The context of this challenge is quite nice - it's quantum error correction with Shor and QKD with BB84.

I realized the BB84 part of the program after I read the flag, but if you look at it knowing it's BB84, it's quite clear.

 

Working backwards, we observe the following and eventually find the solution

• our final goal is to find the AES key $k$
• we know $ba$ and $m$, and we are free to choose $bb$, so we know the array $l$ and $chosen$
• therefore, our goal is to find the bits of $ra$ in the indexes of $l \setminus chosen$
• note that in those indexes, we have $ba$ and $bb$ bits all $0$
• we see that this implies we don't need to worry about Hadamard gates
• we only need to check whether or not X gate was applied at the 0th qubit
• if there was no encoding and noise, we could just measure the 0th qubit to see whether 0 or 1 pops out
• however, we have encoding and noise : how do we deal with this?
• it turns out that the encoding part is simply the first part of Shor's quantum error correction code
• therefore, we can just send the remaining part of the Shor's quantum error correction code and be done with it
• note that our noise is single qubit, so we have no worries whatsoever
• however, we need Toffoli gates to make the circuit : we don't have that in our arsenal of gates
• this can be resolved by creating Toffoli gates with 2-qubit gates and single qubit gates : details are in Wikipedia.

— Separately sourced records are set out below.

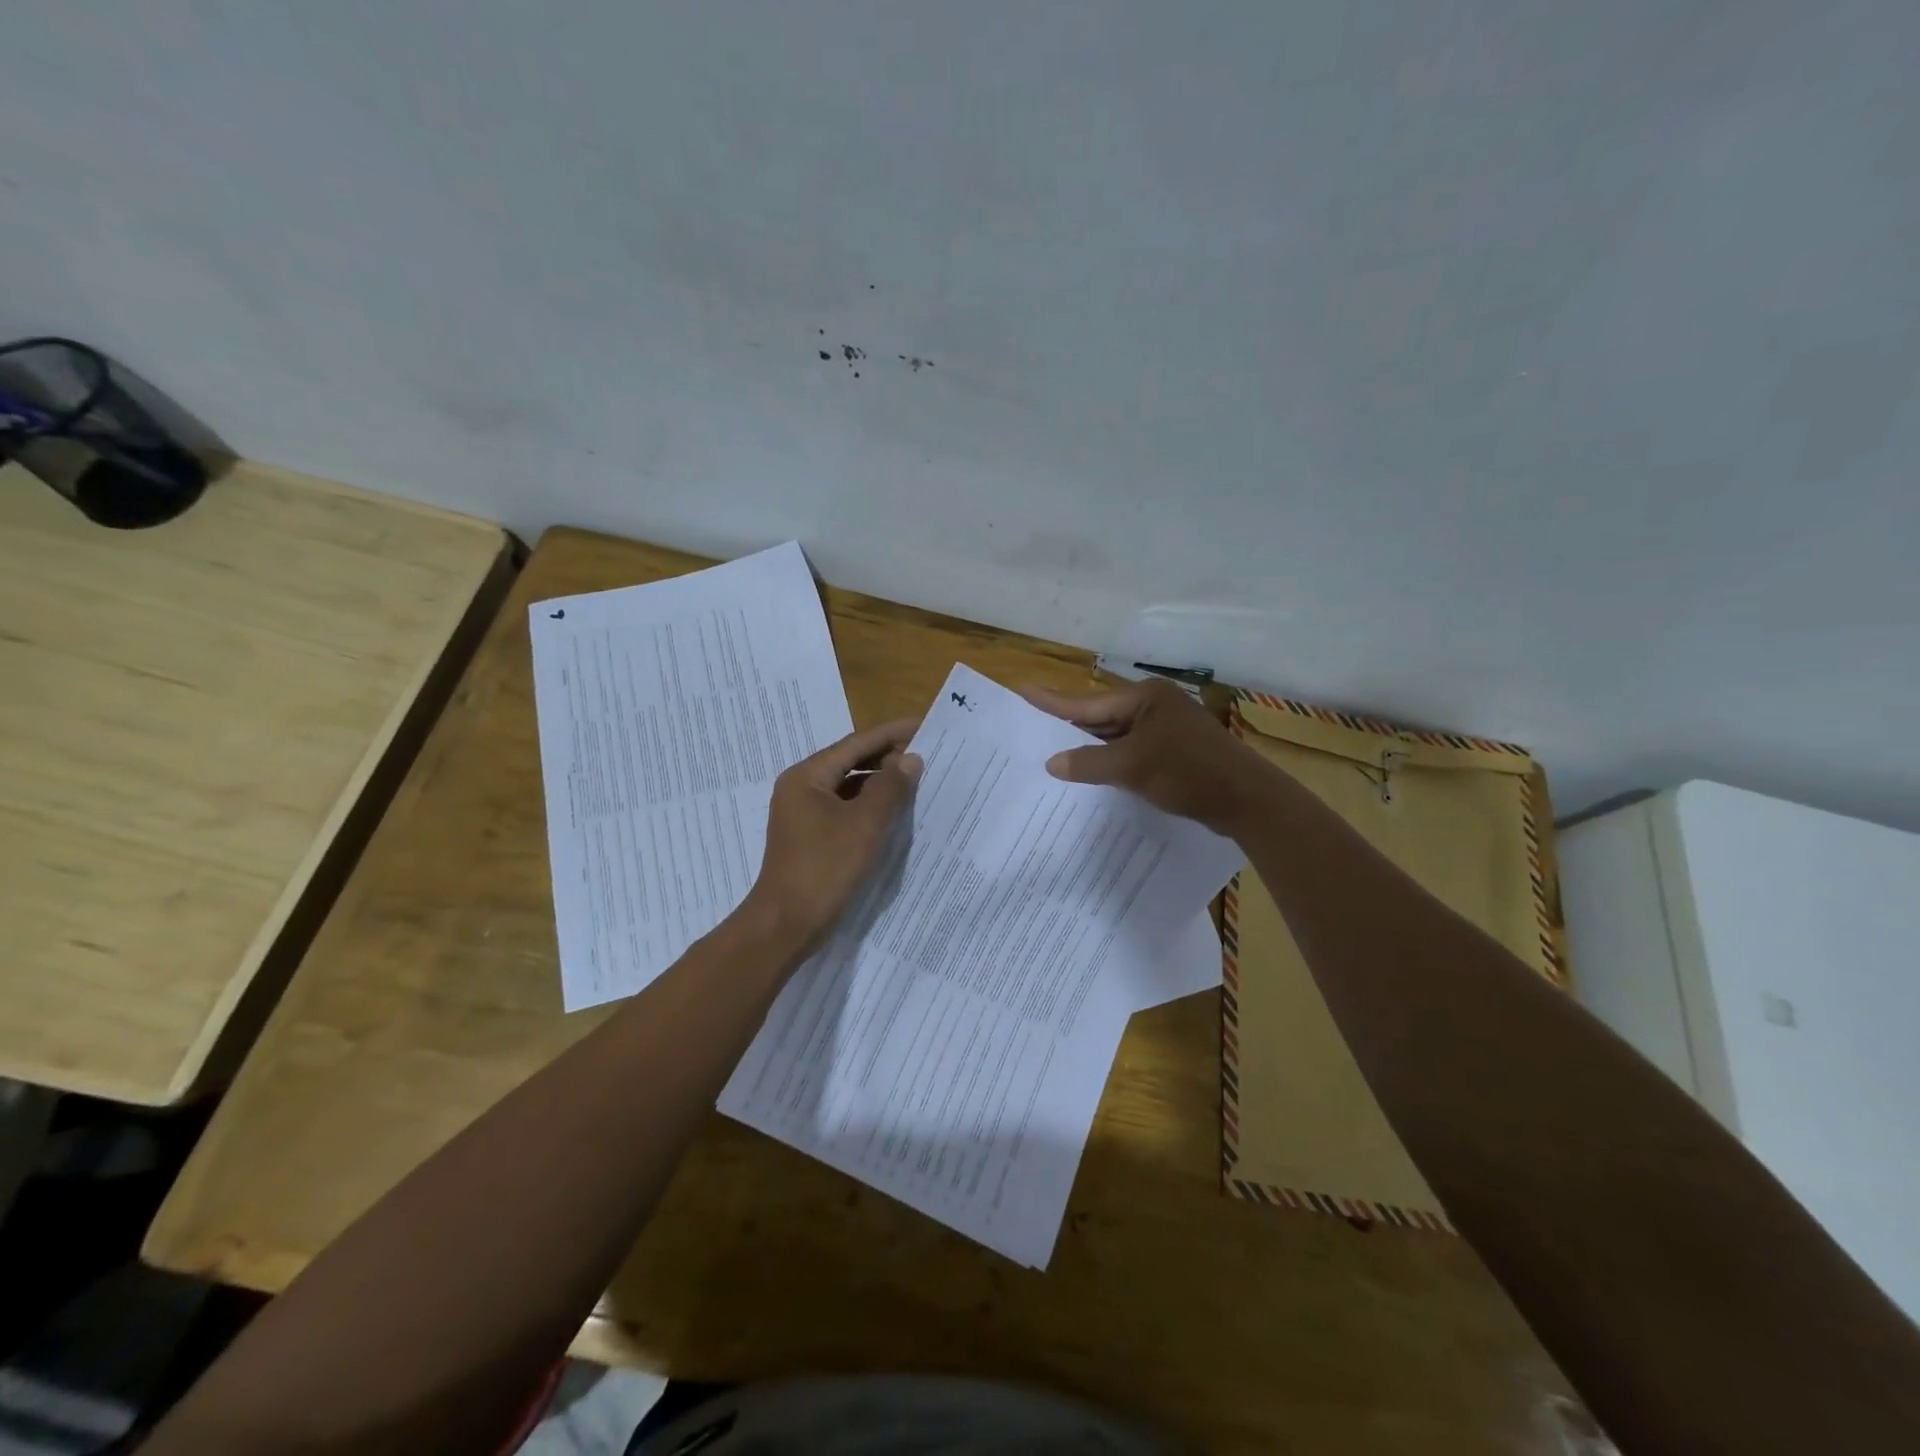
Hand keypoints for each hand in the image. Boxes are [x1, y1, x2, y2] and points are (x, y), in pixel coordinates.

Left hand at [741, 718, 921, 953]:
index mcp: (807, 776)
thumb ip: (890, 788)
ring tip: (917, 780)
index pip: (855, 743)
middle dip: (888, 757)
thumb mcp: (864, 825)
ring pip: (849, 786)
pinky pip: (845, 809)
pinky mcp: (812, 836)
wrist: (786, 924)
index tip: (925, 725)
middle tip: (928, 753)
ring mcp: (804, 813)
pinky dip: (869, 806)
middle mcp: (802, 788)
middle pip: (850, 761)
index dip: (892, 733)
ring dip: (880, 782)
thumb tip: (911, 759)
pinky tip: (895, 811)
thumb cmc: (824, 868)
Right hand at [1021, 679, 1266, 833]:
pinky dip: (1113, 763)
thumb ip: (1088, 763)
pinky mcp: (1175, 752)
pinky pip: (1133, 753)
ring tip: (1054, 754)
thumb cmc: (1188, 772)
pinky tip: (1093, 774)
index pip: (1089, 703)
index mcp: (1145, 698)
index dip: (1054, 702)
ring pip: (1118, 738)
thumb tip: (1052, 763)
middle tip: (1033, 730)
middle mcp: (1155, 707)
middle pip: (1102, 718)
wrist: (1246, 800)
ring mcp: (1167, 729)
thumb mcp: (1131, 767)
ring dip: (1092, 750)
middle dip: (1071, 729)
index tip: (1024, 689)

from qulacs import QuantumCircuit, QuantumState
from qulacs.gate import *
import random
from pwn import *
from Crypto.Cipher import AES
import base64
 
 
# CNOT gate
def ADD_CNOT(a, b):
    return "CNOT " + str(a) + "," + str(b) + "; "
 
# single qubit gates
def ADD_single(s, a):
    return s + " " + str(a) + "; "
 
# toffoli
def ADD_toffoli(a, b, c): 
    ret = ""
    ret += ADD_single("H", c)
    ret += ADD_CNOT(b, c)
 
    ret += ADD_single("TDAG", c)
    ret += ADD_CNOT(a, c)
 
    ret += ADD_single("T", c)
    ret += ADD_CNOT(b, c)
 
    ret += ADD_single("TDAG", c)
    ret += ADD_CNOT(a, c)
 
    ret += ADD_single("T", b)
    ret += ADD_single("T", c)
 
    ret += ADD_CNOT(a, b)
    ret += ADD_single("H", c)
 
    ret += ADD_single("T", a)
    ret += ADD_single("TDAG", b)
 
    ret += ADD_CNOT(a, b)
 
    return ret 
 
 
 
N = 128
xi, xip = 0.98, 0.98
p = (xi * (1 + xi))**0.5 - xi
Np = int(N * (1 + 2*xi + 2*(xi*(1+xi))**0.5 + xip))
 
# shor error correction
decoder = ""
decoder += ADD_CNOT(0, 1)
decoder += ADD_CNOT(3, 4)
decoder += ADD_CNOT(6, 7)
decoder += ADD_CNOT(0, 2)
decoder += ADD_CNOT(3, 5)
decoder += ADD_CNOT(6, 8)
decoder += ADD_toffoli(1, 2, 0)
decoder += ADD_toffoli(4, 5, 3)
decoder += ADD_toffoli(7, 8, 6)
decoder += ADD_single("H", 0)
decoder += ADD_single("H", 3)
decoder += ADD_single("H", 6)
decoder += ADD_CNOT(0, 3)
decoder += ADD_CNOT(0, 6)
decoder += ADD_toffoli(3, 6, 0)
 
r = remote('others.ctf.zer0pts.com', '11099')
 
def get_bin():
    s = r.recvline()
    s = s.split()[-1].decode()
    return int(s, 2)
 
r.recvline()
for i in range(0, 860):
    r.sendline(decoder)
 
measure = get_bin()
bb = (1 << 400) - 1
r.sendline(bin(bb))
 
ba = get_bin()
xa = get_bin()
m = get_bin()
 
l = []
for i in range(Np):
    if (ba >> i) & 1 == (bb >> i) & 1 == 0:
        l.append(i)
 
chosen = []
for i in range(Np):
    if (m & (1 << i)) > 0:
        chosen.append(i)
 
k = 0
for i in sorted(list(set(l) - set(chosen))):
    k = (k << 1) | ((measure >> i) & 1)
 
key = int.to_bytes(k, N // 8, 'big')
s = r.recvline()
vv = s.split()[-1]
 
fin = base64.b64decode(vv)
iv = fin[:16]
ct = fin[16:]
 
cipher = AES.new(key, AES.MODE_CBC, iv)
print(cipher.decrypt(ct))